EXCERPTED TEXT:
━━━━━━━━━━━━━━━━━━━━━━━━━━━━━━

WASHINGTON, DC - APRIL 26:  U.S. President Donald Trump speaks before signing the Education Federalism Executive Order that will pull the federal government out of K-12 education, in the Roosevelt Room at the White House, on April 26, 2017 in Washington, DC.  (Photo by Mark Wilson/Getty Images)
Trump's latest tweet: US needs a good shutdown
01:03 - Source: CNN
Washington CNN  — 

President Trump endorsed the idea of shutting down the federal government at the end of September when the current funding bill runs out in a pair of tweets Tuesday morning.

Those tweets come just days after Trump bashed Democrats for their threat to – wait for it – shut down the government.

That contradiction aside, Trump’s shutdown strategy – if we can call it that – is not only a bad one but one that could cost Republicans dearly if they decide to follow it.

Here’s what we know about government shutdowns from the history of them over the past two decades:

1. People hate them.

2. It’s a high stakes gambit that often backfires on the party that is perceived to provoke it.

That unpredictability of outcomes is why most politicians do everything they can to avoid a government shutdown. Politicians hate unforeseen consequences – and a shutdown is full of them.

And, for Republicans, the shadow of Newt Gingrich still haunts them; the then Speaker’s decision to force a government shutdown showdown with then President Bill Clinton in late 1995 and early 1996 turned disastrous and led to Clinton’s sweeping 1996 victory.

Republicans have every reason to be worried about a presidential tweet advocating for a “good” shutdown in September.

First off, the shutdown would almost certainly be blamed on them. Everyone in the country knows Republicans control the White House, Senate and House. Blaming Democrats just won’t work unless Democrats make a giant tactical mistake – like Nancy Pelosi saying “I want the government to shutdown so we can gain politically.” It seems unlikely she would say anything like that.

Second, the fundamental challenge of these first few years of Republican dominance is to prove to the public that the GOP can actually govern. Over the eight years of President Obama, Republicans survived – and thrived – as the opposition party. But, winning changes things. And, as Speaker Paul Ryan has said repeatedly over the last few months, the onus is now on his party to get things done, to demonstrate a competence in running things. Shutting down the government is the opposite of that.

━━━━━━━━━━━━━━━━━━━━━━━━━━━━━━

Stored data
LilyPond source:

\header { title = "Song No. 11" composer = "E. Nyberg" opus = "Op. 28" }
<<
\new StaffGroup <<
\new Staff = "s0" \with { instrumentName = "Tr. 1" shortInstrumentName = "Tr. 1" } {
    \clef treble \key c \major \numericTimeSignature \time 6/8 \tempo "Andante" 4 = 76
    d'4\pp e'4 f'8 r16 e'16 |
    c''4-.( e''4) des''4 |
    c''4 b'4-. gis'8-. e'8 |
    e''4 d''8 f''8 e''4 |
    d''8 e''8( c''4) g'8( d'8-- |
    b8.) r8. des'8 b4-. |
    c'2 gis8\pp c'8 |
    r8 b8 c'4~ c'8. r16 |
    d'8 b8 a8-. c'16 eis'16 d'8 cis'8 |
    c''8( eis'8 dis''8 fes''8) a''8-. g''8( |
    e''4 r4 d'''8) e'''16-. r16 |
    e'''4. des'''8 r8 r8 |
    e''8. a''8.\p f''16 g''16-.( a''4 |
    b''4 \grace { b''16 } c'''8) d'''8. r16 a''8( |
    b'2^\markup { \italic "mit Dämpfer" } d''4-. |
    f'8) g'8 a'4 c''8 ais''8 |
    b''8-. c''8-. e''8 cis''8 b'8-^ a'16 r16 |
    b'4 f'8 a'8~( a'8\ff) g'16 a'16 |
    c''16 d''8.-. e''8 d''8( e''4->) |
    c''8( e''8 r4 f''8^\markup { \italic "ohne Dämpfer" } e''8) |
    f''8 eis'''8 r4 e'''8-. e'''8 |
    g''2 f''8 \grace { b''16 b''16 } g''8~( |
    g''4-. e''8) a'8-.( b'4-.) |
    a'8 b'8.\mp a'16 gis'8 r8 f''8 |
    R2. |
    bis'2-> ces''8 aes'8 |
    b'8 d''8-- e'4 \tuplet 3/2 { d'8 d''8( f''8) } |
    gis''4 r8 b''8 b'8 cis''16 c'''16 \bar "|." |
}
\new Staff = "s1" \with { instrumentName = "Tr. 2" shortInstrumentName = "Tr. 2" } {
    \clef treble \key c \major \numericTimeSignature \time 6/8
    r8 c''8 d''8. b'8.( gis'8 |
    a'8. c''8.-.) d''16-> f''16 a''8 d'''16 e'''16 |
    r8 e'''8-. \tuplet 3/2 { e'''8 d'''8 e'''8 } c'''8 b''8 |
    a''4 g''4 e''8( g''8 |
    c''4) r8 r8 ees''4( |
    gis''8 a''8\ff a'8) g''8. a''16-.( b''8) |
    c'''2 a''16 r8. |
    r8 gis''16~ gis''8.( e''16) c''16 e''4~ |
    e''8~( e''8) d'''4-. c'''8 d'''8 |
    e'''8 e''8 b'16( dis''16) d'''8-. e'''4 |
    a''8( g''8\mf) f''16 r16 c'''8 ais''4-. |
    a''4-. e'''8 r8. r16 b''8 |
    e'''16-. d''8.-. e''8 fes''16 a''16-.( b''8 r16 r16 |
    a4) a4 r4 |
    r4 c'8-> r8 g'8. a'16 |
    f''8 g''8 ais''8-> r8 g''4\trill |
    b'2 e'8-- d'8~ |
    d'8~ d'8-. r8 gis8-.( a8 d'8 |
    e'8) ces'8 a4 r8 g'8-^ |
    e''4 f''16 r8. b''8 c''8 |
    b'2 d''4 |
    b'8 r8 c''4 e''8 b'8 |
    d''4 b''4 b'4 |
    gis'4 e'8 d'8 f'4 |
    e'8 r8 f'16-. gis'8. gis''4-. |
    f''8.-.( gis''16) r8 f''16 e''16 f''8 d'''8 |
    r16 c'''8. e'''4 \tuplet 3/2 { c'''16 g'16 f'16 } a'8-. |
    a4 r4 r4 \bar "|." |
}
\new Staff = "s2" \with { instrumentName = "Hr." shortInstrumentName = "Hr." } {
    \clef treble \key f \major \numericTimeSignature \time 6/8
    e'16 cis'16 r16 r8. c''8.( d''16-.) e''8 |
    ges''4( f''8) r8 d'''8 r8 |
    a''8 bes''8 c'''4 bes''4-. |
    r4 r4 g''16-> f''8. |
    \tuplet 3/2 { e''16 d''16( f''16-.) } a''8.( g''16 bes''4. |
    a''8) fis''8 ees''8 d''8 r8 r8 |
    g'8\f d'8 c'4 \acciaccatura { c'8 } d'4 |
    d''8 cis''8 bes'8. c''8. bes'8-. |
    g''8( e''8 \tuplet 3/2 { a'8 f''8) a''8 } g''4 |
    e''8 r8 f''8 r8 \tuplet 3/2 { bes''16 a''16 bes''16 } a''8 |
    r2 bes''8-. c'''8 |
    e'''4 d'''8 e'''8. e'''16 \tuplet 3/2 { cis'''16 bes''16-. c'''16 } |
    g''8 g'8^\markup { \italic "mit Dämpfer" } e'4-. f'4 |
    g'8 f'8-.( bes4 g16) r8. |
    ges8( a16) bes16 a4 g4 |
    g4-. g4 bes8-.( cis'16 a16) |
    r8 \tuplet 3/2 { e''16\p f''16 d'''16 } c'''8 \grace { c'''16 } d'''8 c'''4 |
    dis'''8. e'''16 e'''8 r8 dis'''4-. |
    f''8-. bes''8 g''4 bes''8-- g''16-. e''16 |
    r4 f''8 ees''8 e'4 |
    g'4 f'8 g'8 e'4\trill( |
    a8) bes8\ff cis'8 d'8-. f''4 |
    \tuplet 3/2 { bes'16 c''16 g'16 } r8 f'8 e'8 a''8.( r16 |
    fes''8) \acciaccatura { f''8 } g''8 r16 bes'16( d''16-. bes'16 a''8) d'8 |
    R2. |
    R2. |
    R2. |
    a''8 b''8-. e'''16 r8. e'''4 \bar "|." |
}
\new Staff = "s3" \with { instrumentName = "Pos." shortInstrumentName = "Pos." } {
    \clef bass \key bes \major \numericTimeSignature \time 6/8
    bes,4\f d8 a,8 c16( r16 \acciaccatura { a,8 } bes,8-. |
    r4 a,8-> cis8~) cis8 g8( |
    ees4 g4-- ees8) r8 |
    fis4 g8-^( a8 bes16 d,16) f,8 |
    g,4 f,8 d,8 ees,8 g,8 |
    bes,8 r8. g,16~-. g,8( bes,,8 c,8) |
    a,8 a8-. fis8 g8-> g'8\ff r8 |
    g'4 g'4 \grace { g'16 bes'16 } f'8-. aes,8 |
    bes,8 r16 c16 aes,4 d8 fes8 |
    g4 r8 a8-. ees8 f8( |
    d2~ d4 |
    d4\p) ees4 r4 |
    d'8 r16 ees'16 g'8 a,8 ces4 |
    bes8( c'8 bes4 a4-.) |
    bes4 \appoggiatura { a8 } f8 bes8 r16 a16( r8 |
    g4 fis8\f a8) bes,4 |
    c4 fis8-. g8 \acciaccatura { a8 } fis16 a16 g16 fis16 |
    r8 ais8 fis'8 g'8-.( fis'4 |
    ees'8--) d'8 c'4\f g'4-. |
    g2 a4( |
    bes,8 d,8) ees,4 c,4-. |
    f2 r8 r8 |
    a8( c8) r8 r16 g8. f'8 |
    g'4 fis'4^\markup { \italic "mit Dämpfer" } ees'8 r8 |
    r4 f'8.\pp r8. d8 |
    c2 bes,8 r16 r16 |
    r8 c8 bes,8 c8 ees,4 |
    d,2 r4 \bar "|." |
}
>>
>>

━━━━━━━━━━━━━━━━━━━━━━━━━━━━━━

PROMPT 1: Please set down the stretch of the shutdown article from "Republicans have every" through "anything like that.", word for word.
PROMPT 2: Take the shutdown article further, picking up after its last sentence.

EXERCISE RESPONSE 1:
Republicans have every reason to be worried about a presidential tweet advocating for a “good” shutdown in September.

First off, the shutdown would almost certainly be blamed on them. Everyone in the country knows Republicans control the White House, Senate and House. Blaming Democrats just won’t work unless Democrats make a giant tactical mistake – like Nancy Pelosi saying “I want the government to shutdown so we can gain politically.” It seems unlikely she would say anything like that.

EXERCISE RESPONSE 2:
Third, polling suggests that, increasingly, people want the two sides in Washington to work together and find ways to compromise. Per CNN pollster Jennifer Agiesta, 72% in a March CNN/ORC poll said they wanted Trump to find bipartisan compromise rather than simply passing laws he thinks are right but have zero Democratic support; almost six in ten Republicans preferred Trump seek bipartisan compromise versus going it alone.

It’s worth noting here that there were similar predictions of doom and gloom for Republicans when the government shutdown amid attempts by congressional GOPers to void funding for the Affordable Care Act. But, while Republicans took a major polling hit in the immediate aftermath of the shutdown, they bounced back quite well by November 2014 – winning back control of the Senate and solidifying their House majority. One big difference from 2013, however: Republicans had a Democratic president reviled by their base. Now they have a Republican president reviled by the Democratic base.

For Trump, who has positioned himself as the ultimate outsider to politics and the two-party system, a shutdown wouldn’t be the worst thing. It has the potential to affirm for his supporters that he’s willing to be the bull in a china shop – and, if past is prologue, his base responds well to that image of him.

But, for his party in Congress, a shutdown is a near-certain political loser. Trump’s tweets this morning suggests he doesn’t know that. Or doesn’t care.